There was no "new" in this cluttered place; all the cobwebs came from ages past and all had their familiar reasons. But not this.
This had a particular shininess to it, a sense of crisp newness, yet a antiseptic cleanliness. It shivered in a new light than the rest of her cluttered mind, a light that was familiar but not recognized.
Spook moved towards it, a scowl on her face.
It moved away just as surely, seeming to give a little shake, like a startled fowl might.
Curiouser and curiouser.
It pulled away from her; she lashed out to pin it to the floor of the microcosm within her mind, but it shrieked and twisted as she made contact. It leapt away from her mental grasp, fleeing to the outside of her, darting and twisting among the stars as Spook, baying with anger, fell upon its trail.

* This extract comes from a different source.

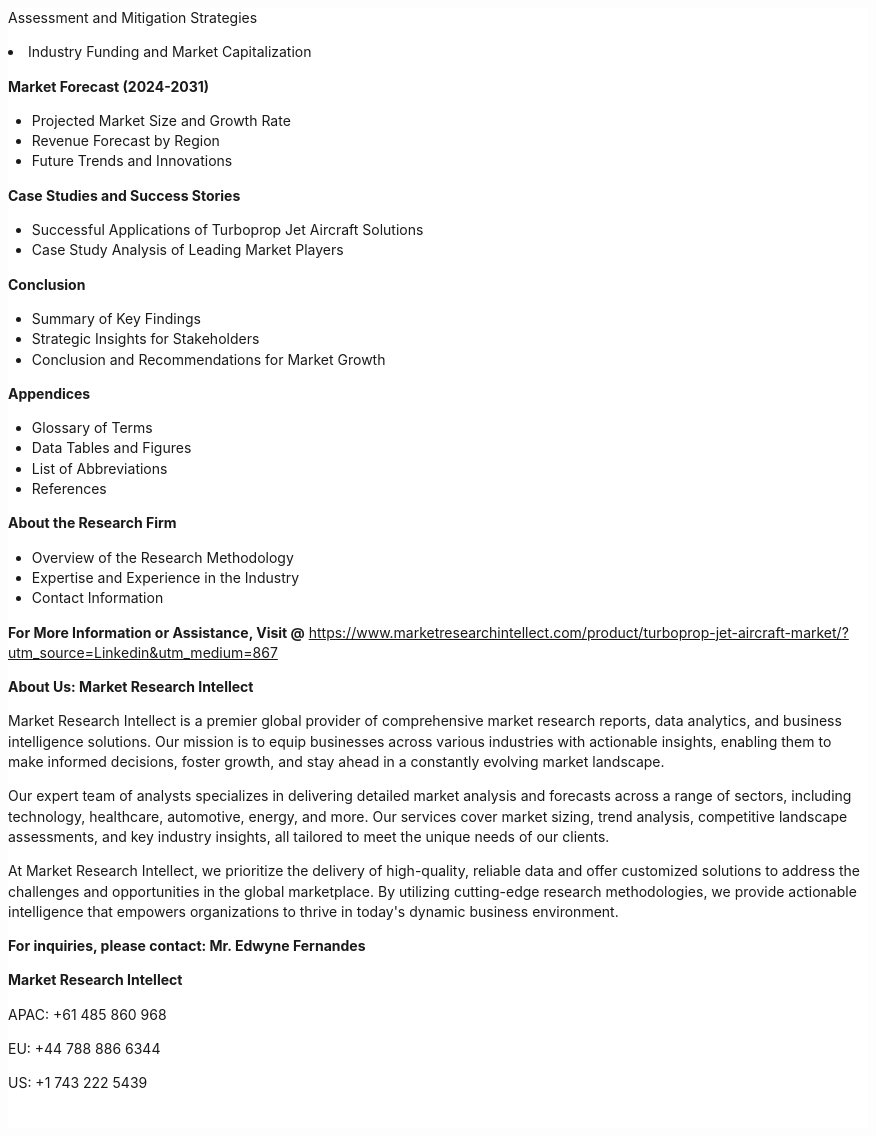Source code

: Assessment and Mitigation Strategies</li><li>Industry Funding and Market Capitalization</li></ul><p><strong>Market Forecast (2024-2031)</strong></p><ul><li>Projected Market Size and Growth Rate</li><li>Revenue Forecast by Region</li><li>Future Trends and Innovations</li></ul><p><strong>Case Studies and Success Stories</strong></p><ul><li>Successful Applications of Turboprop Jet Aircraft Solutions</li><li>Case Study Analysis of Leading Market Players</li></ul><p><strong>Conclusion</strong></p><ul><li>Summary of Key Findings</li><li>Strategic Insights for Stakeholders</li><li>Conclusion and Recommendations for Market Growth</li></ul><p><strong>Appendices</strong></p><ul><li>Glossary of Terms</li><li>Data Tables and Figures</li><li>List of Abbreviations</li><li>References</li></ul><p><strong>About the Research Firm</strong></p><ul><li>Overview of the Research Methodology</li><li>Expertise and Experience in the Industry</li><li>Contact Information</li></ul></div><div class="article-main__content" data-test-id="publishing-text-block"><p><span class="font-[700]"><strong>For More Information or Assistance, Visit @</strong>&nbsp;<a href="https://www.marketresearchintellect.com/product/turboprop-jet-aircraft-market/?utm_source=Linkedin&utm_medium=867">https://www.marketresearchintellect.com/product/turboprop-jet-aircraft-market/?utm_source=Linkedin&utm_medium=867</a></span></p><p><strong>About Us: Market Research Intellect</strong></p><p>Market Research Intellect is a premier global provider of comprehensive market research reports, data analytics, and business intelligence solutions. Our mission is to equip businesses across various industries with actionable insights, enabling them to make informed decisions, foster growth, and stay ahead in a constantly evolving market landscape.</p><p>Our expert team of analysts specializes in delivering detailed market analysis and forecasts across a range of sectors, including technology, healthcare, automotive, energy, and more. Our services cover market sizing, trend analysis, competitive landscape assessments, and key industry insights, all tailored to meet the unique needs of our clients.</p><p>At Market Research Intellect, we prioritize the delivery of high-quality, reliable data and offer customized solutions to address the challenges and opportunities in the global marketplace. By utilizing cutting-edge research methodologies, we provide actionable intelligence that empowers organizations to thrive in today's dynamic business environment.</p><p><strong>For inquiries, please contact: Mr. Edwyne Fernandes</strong></p><p><strong>Market Research Intellect</strong></p><p>APAC: +61 485 860 968</p><p>EU: +44 788 886 6344</p><p>US: +1 743 222 5439</p></div><div class="article-main__content" data-test-id="publishing-text-block">&nbsp;</div>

It ducked and it rolled. It leapt aside as she rushed, doubling back upon itself. It left no track upon the sky, but she followed it as surely as a hound after a rabbit.

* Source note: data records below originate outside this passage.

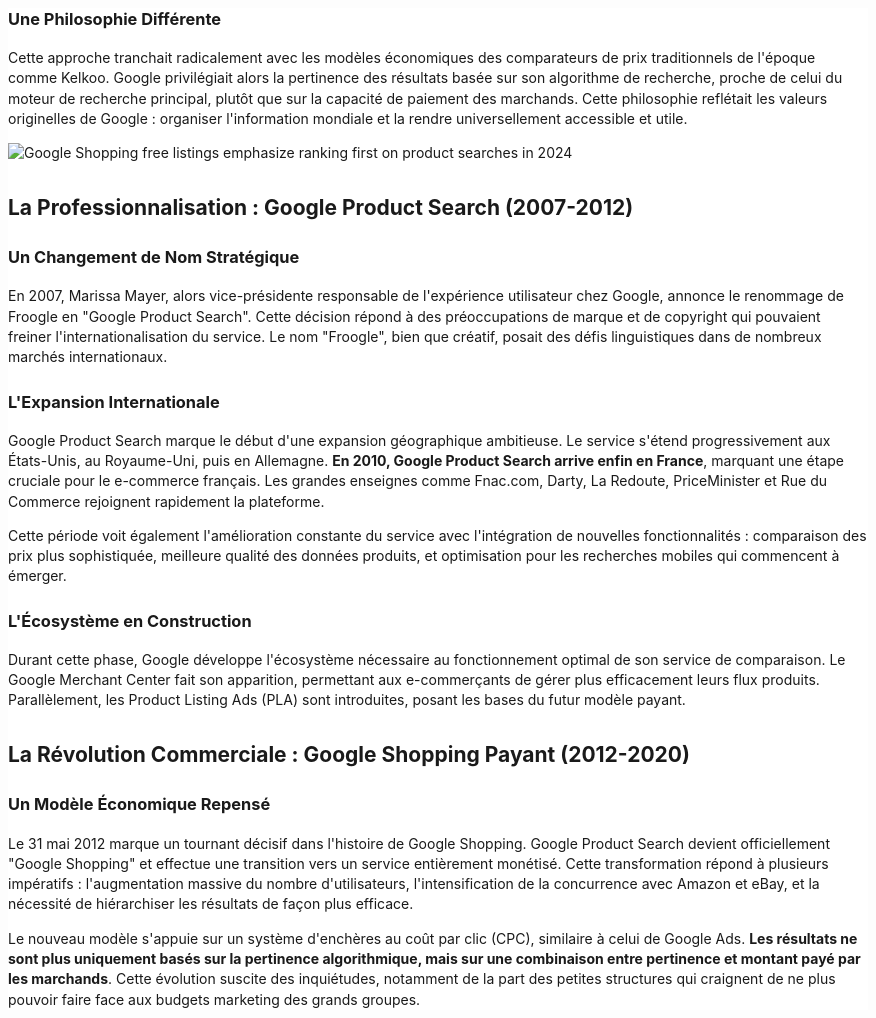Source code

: ### Une Philosophie Différente

Cette approche tranchait radicalement avec les modèles économiques des comparateurs de prix traditionnels de l'époque comme Kelkoo. Google privilégiait alors la pertinence des résultats basée sur son algorithme de recherche, proche de celui du moteur de recherche principal, plutôt que sur la capacité de paiement des marchands. Cette philosophie reflétait les valeurs originelles de Google : organiser l'information mondiale et la rendre universellement accessible et utile.

![Google Shopping free listings emphasize ranking first on product searches in 2024](https://img.youtube.com/vi/bkXhgvLXPKc/maxresdefault.jpg "Google Shopping free listings emphasize ranking first on product searches in 2024")

## La Professionnalisation : Google Product Search (2007-2012)

### Un Changement de Nom Stratégique

En 2007, Marissa Mayer, alors vice-présidente responsable de l'expérience utilisateur chez Google, annonce le renommage de Froogle en "Google Product Search". Cette décision répond à des préoccupations de marque et de copyright qui pouvaient freiner l'internationalisation du service. Le nom "Froogle", bien que créatif, posait des défis linguistiques dans de nombreux marchés internationaux.

### L'Expansion Internationale

Google Product Search marque le début d'une expansion géographique ambitieuse. Le service s'étend progressivement aux États-Unis, au Royaume-Uni, puis en Allemagne. **En 2010, Google Product Search arrive enfin en France**, marquant une étape cruciale pour le e-commerce français. Les grandes enseignes comme Fnac.com, Darty, La Redoute, PriceMinister et Rue du Commerce rejoignent rapidement la plateforme.

Cette période voit également l'amélioration constante du service avec l'intégration de nouvelles fonctionnalités : comparaison des prix plus sophistiquée, meilleure qualité des données produits, et optimisation pour les recherches mobiles qui commencent à émerger.

### L'Écosystème en Construction

Durant cette phase, Google développe l'écosystème nécessaire au fonctionnement optimal de son service de comparaison. Le Google Merchant Center fait son apparition, permettant aux e-commerçants de gérer plus efficacement leurs flux produits. Parallèlement, les Product Listing Ads (PLA) sont introduites, posant les bases du futur modèle payant.

## La Révolution Commerciale : Google Shopping Payant (2012-2020)

### Un Modèle Économique Repensé

Le 31 mai 2012 marque un tournant décisif dans l'histoire de Google Shopping. Google Product Search devient officiellement "Google Shopping" et effectue une transition vers un service entièrement monétisé. Cette transformation répond à plusieurs impératifs : l'augmentation massive du nombre d'utilisateurs, l'intensification de la concurrence avec Amazon et eBay, et la nécessité de hiérarchiser les résultats de façon plus efficace.

Le nouveau modèle s'appuie sur un système d'enchères au coût par clic (CPC), similaire à celui de Google Ads. **Les résultats ne sont plus uniquement basés sur la pertinence algorithmique, mais sur une combinaison entre pertinence et montant payé par les marchands**. Cette évolution suscite des inquiétudes, notamment de la part des petites structures qui craignent de ne plus pouvoir faire face aux budgets marketing des grands groupes.
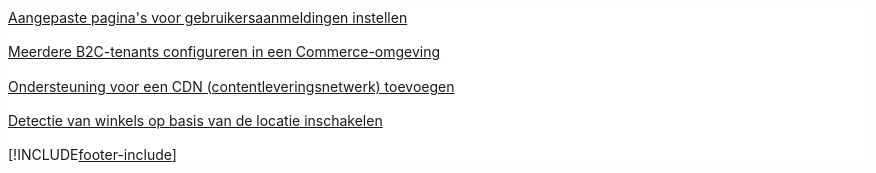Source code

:  [Aangepaste pagina's voor gebruikersaanmeldingen instellen](custom-pages-user-logins.md)

  [Meerdere B2C-tenants configureren in een Commerce-omgeving](configure-multi-B2C-tenants.md)

  [Ondersteuning voor een CDN (contentleveringsnetwerk) toevoegen](add-cdn-support.md)

  [Detectie van winkels op basis van de locatie inschakelen](enable-store-detection.md)


[!INCLUDE[footer-include](../includes/footer-banner.md)]
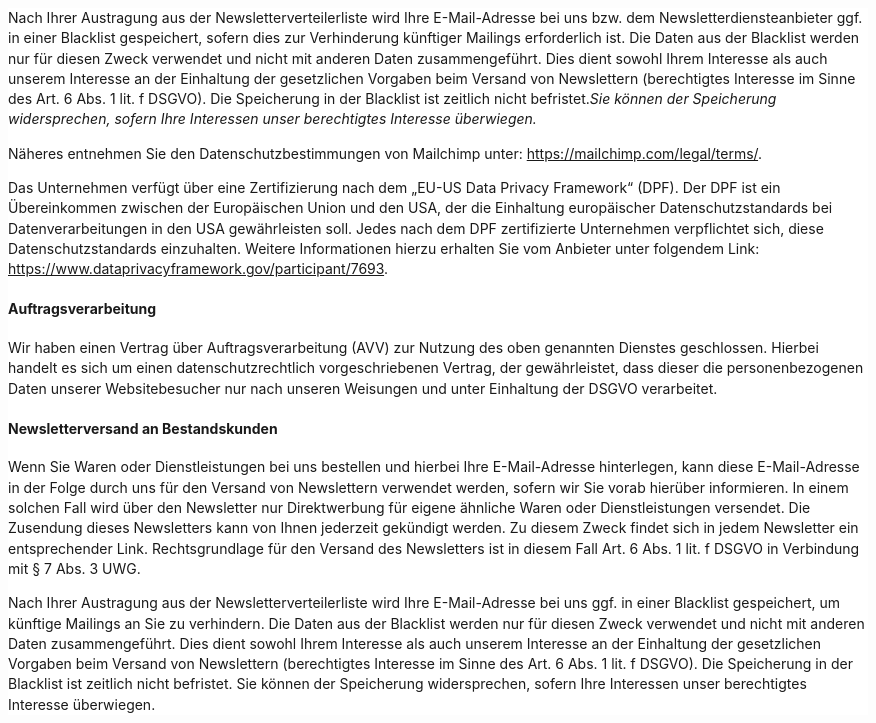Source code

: Nach Ihrer Austragung aus der Newsletterverteilerliste wird Ihre E-Mail-Adresse bei uns bzw. dem
Newsletterdiensteanbieter ggf. in einer Blacklist gespeichert, sofern dies zur Verhinderung künftiger
Mailings erforderlich ist. Die Daten aus der Blacklist werden nur für diesen Zweck verwendet und nicht mit
anderen Daten zusammengeführt. Dies dient sowohl Ihrem Interesse als auch unserem Interesse an der
Einhaltung der gesetzlichen Vorgaben beim Versand von Newslettern (berechtigtes Interesse im Sinne des
Art. 6 Abs. 1 lit. f DSGVO). Die Speicherung in der Blacklist ist zeitlich nicht befristet._Sie können der
Speicherung widersprechen, sofern Ihre Interessen unser berechtigtes Interesse überwiegen._

Näheres entnehmen Sie den Datenschutzbestimmungen von Mailchimp unter:
https://mailchimp.com/legal/terms/.

Das Unternehmen verfügt über eine Zertifizierung nach dem „EU-US Data Privacy Framework“ (DPF). Der
DPF ist ein Übereinkommen zwischen der Europäischen Union und den USA, der die Einhaltung
europäischer Datenschutzstandards bei Datenverarbeitungen in den USA gewährleisten soll. Jedes nach
dem DPF zertifizierte Unternehmen verpflichtet sich, diese Datenschutzstandards einzuhalten.
Weitere Informationen hierzu erhalten Sie vom Anbieter unter folgendem Link:
https://www.dataprivacyframework.gov/participant/7693.

#### Auftragsverarbeitung

Wir haben einen Vertrag über Auftragsverarbeitung (AVV) zur Nutzung des oben genannten Dienstes
geschlossen. Hierbei handelt es sich um einen datenschutzrechtlich vorgeschriebenen Vertrag, der
gewährleistet, dass dieser die personenbezogenen Daten unserer Websitebesucher nur nach unseren
Weisungen und unter Einhaltung der DSGVO verarbeitet.

#### Newsletterversand an Bestandskunden

Wenn Sie Waren oder Dienstleistungen bei uns bestellen und hierbei Ihre E-Mail-Adresse hinterlegen, kann
diese E-Mail-Adresse in der Folge durch uns für den Versand von Newslettern verwendet werden, sofern wir
Sie vorab hierüber informieren. In einem solchen Fall wird über den Newsletter nur Direktwerbung für
eigene ähnliche Waren oder Dienstleistungen versendet. Die Zusendung dieses Newsletters kann von Ihnen
jederzeit gekündigt werden. Zu diesem Zweck findet sich in jedem Newsletter ein entsprechender Link.
Rechtsgrundlage für den Versand des Newsletters ist in diesem Fall Art. 6 Abs. 1 lit. f DSGVO in Verbindung
mit § 7 Abs. 3 UWG.

Nach Ihrer Austragung aus der Newsletterverteilerliste wird Ihre E-Mail-Adresse bei uns ggf. in einer
Blacklist gespeichert, um künftige Mailings an Sie zu verhindern. Die Daten aus der Blacklist werden nur für
diesen Zweck verwendet und nicht mit anderen Daten zusammengeführt. Dies dient sowohl Ihrem Interesse
als auch unserem Interesse an der Einhaltung der gesetzlichen Vorgaben beim Versand von Newslettern
(berechtigtes Interesse im Sinne des Art. 6 Abs. 1 lit. f DSGVO). Die Speicherung in der Blacklist ist zeitlich
nicht befristet. Sie können der Speicherung widersprechen, sofern Ihre Interessen unser berechtigtes
Interesse überwiegen.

And it dove planetward, spiraling and darting amidst a thousand of thousand voices, amidst a swarming horde of shining lives. They jostled as they moved in their little lives, busying themselves in their routines on the planet so far below her body, their minds bumping hers as they shimmered and shone before her.
But she spared them not a glance; her eyes were fixed on a particular shine, a particular mental itch that she fully intended to scratch.
And that one stared in shock at the mental face of the pale girl, hovering in the darkened room on the planet, silver eyes blazing at this intruder, this stranger, this interloper into her mind.
Spook stared with rage at another Psi.
A Psi in uniform.
I know you, her ghostly projection mouthed.